5_SECIn a sign of improving transparency and professionalism, Thailand’s Securities and Exchange Commission, the regulator for the Kingdom’s capital markets, said last week that the quality of work done by auditing firms for listed companies has improved significantly, helping create a stronger eco-system for financial reporting.

“Ultimately, our goal is to develop an ecosystem that can upgrade accounting standards of listed firms in the long term,” said Prakid Punyashthiti, senior assistant secretary-general at the Securities and Exchange Commission (SEC).

Thailand has made great advances in transparency, auditing and financial reporting in the private sector over the past two decades. The Asian economic crisis of 1997 in particular was a motivating factor to improve financial transparency, as many Thai listed companies sought financial assistance from banks and other institutions as well as new investors, and a lack of transparency and weak auditing systems wereseen as handicaps.
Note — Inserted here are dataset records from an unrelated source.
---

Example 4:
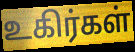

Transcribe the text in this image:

உகிர்கள்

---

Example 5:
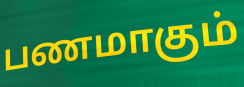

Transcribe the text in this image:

பணமாகும்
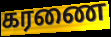
கரணை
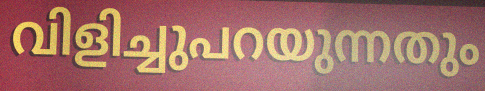
വിളിച്ചുപറയുന്നതും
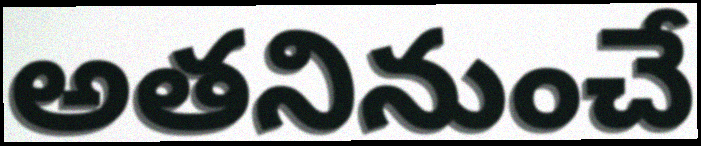
అతనినుంచే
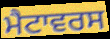
ਮੈਟਾਵਰਸ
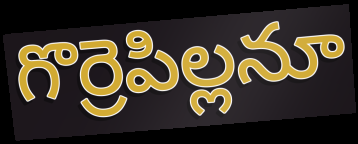
గొర్రెపిల్లనూ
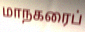
மாநகரைப்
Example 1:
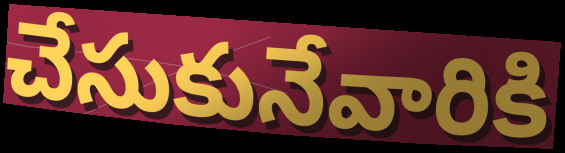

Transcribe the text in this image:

చేసుకునేవారికి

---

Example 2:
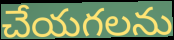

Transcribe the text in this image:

చేయగలను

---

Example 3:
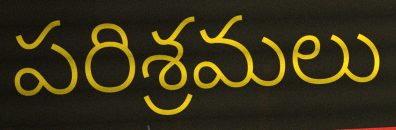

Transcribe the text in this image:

పరిశ్రమలు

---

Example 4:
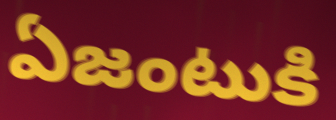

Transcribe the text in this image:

ఏజంటుకి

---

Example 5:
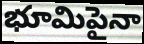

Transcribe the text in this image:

భూమిపైనా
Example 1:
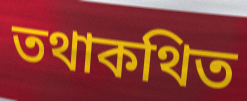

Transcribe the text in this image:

তথাকথিত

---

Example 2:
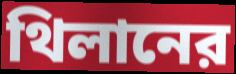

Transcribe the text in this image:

থিলানের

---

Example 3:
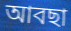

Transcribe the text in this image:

আবছা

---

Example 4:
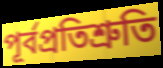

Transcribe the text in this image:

পূর্বপ্রতিশ্রুতি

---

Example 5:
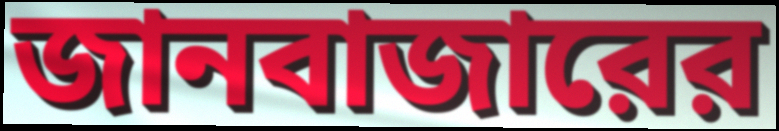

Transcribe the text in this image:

জানবাজারের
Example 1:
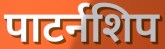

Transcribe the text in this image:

पाटर्नशिप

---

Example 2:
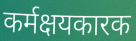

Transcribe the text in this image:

कर्मक्षयकारक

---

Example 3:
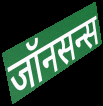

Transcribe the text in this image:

जॉनसन्स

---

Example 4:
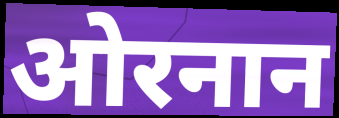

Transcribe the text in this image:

ओरनान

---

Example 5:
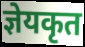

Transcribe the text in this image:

ज्ञेयकृत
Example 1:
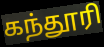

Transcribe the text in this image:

கந்தூரி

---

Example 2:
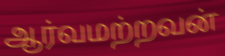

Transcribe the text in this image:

ஆர்வமற்றவன்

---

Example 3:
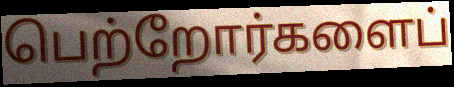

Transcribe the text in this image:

பெற்றோர்களைப்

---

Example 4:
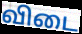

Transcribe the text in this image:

விடை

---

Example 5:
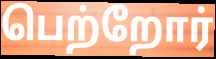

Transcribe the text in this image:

பெற்றோர்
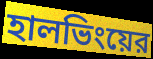
হালভিংয়ের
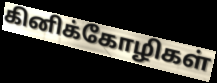
கினிக்கோழிகள்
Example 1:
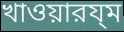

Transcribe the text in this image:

খাওয়ারয্ম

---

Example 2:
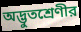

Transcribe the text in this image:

অদ্ভুতশ্রেণীর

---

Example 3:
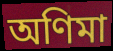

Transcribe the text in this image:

অণিমা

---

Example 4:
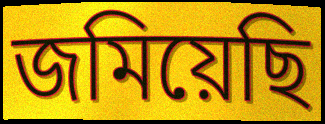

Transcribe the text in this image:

জমিয়েছি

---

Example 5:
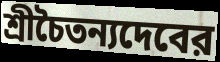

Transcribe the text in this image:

শ্রীচৈতন্যদেবের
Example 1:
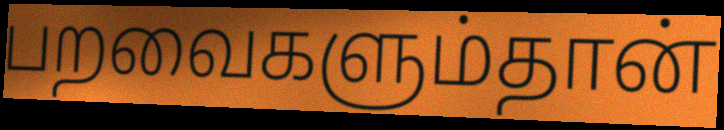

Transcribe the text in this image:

பறவைகளும்தான்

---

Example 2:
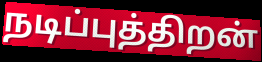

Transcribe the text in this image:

நடிப்புத்திறன்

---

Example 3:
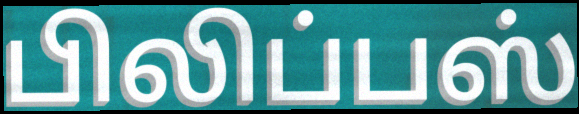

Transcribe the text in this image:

பிலிப்பஸ்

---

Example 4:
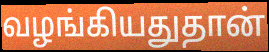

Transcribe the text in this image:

வழங்கியதுதான்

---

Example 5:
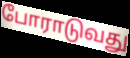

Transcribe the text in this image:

போராடுவது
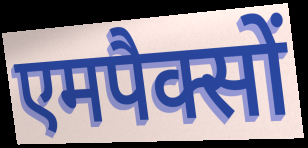
एमपैक्सों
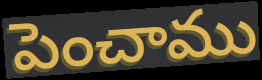
పెంచాము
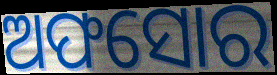
ଅଫସୋର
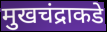
मुखचंद्राकडे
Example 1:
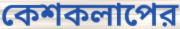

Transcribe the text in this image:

কেশকলাপের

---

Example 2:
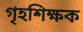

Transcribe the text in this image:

গৃহশিক্ষক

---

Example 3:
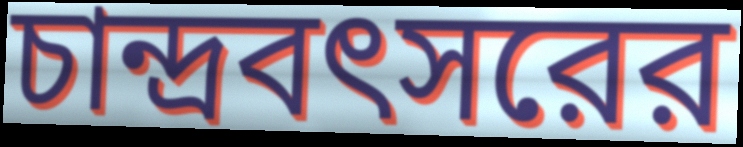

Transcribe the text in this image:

চান্দ্রবৎসরের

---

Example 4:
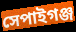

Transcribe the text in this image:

সেপাইগঞ্জ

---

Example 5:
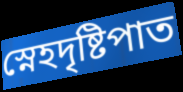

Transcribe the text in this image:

স্নেহদৃষ্টিপাত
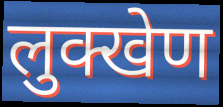
लुक्खेण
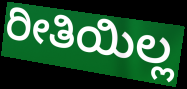
ರೀತಿಯಿಲ್ಲ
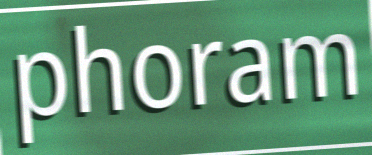
phoram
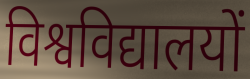
विश्वविद्यालयों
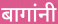
बागांनी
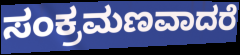
ಸಂಕ್ರಮಣವಾದರೆ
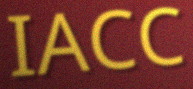
IACC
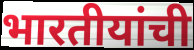
भारतीयांची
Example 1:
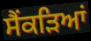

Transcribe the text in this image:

ਸੈਂਕੜਿਆਂ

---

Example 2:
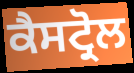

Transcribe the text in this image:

ਕੈਸਟ੍ਰੋਲ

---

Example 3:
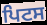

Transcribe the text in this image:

ਪਿਟਸ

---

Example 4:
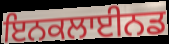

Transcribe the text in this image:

ਇਨਕਲਾਈਨਡ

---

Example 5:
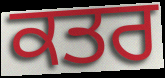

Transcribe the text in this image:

ਕਤਰ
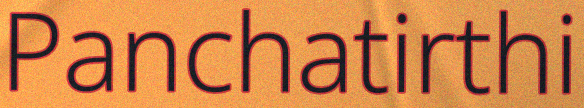
Panchatirthi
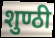
शुण्ठी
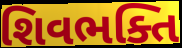
શિવભક્તિ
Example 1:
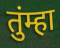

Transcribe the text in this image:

Prakid said that from 2013-15 the SEC’s Independent Audit Inspection Activities Reports found significant progress in the quality control of audit firms and the audit work quality of listed companies. The overall results showed continued improvement in the work of all 25 audit firms and individual approved auditors.

Last year, the SEC called on auditing firms to conduct, submit and publish their own transparency reports to promote detailed disclosures of their legal structure, governance and the quality controls employed in audit practice. The SEC has reviewed those reports as part of its monitoring process of audit firms.

Rapee Sucharitakul, the SEC Secretary-General said at the time that, “transparency reports will be an important mechanism in enhancing reliability of financial reports and thus generating benefits to the private sector and enhancing transparency in accounting professions. Listed companies can use the report for choosing audit firms that suit to their businesses while the report will help in promoting the quality of work of audit firms.”

The steadily improving quality of financial reporting and transparency led to the European Union allowing listed Thai firms to raise money in the continent’s capital markets using audits by Thailand-based auditing firms and not having to be re-audited by EU-based firms. Most of the world’s leading auditing firms, such as PricewaterhouseCoopers and KPMG, have Thailand offices.

Prakid noted that not every auditing firm in Thailand is meeting the new higher standards, but that those firms account for audits on about 10 percent of listed companies. He urged listed firms to choose auditors based on their quality track record as opposed to price.

“In the long run, a reliable quality control system will support auditors and their teams in providing high-quality work. This means audit committees would be able to do their job more efficiently as well,” Prakid said.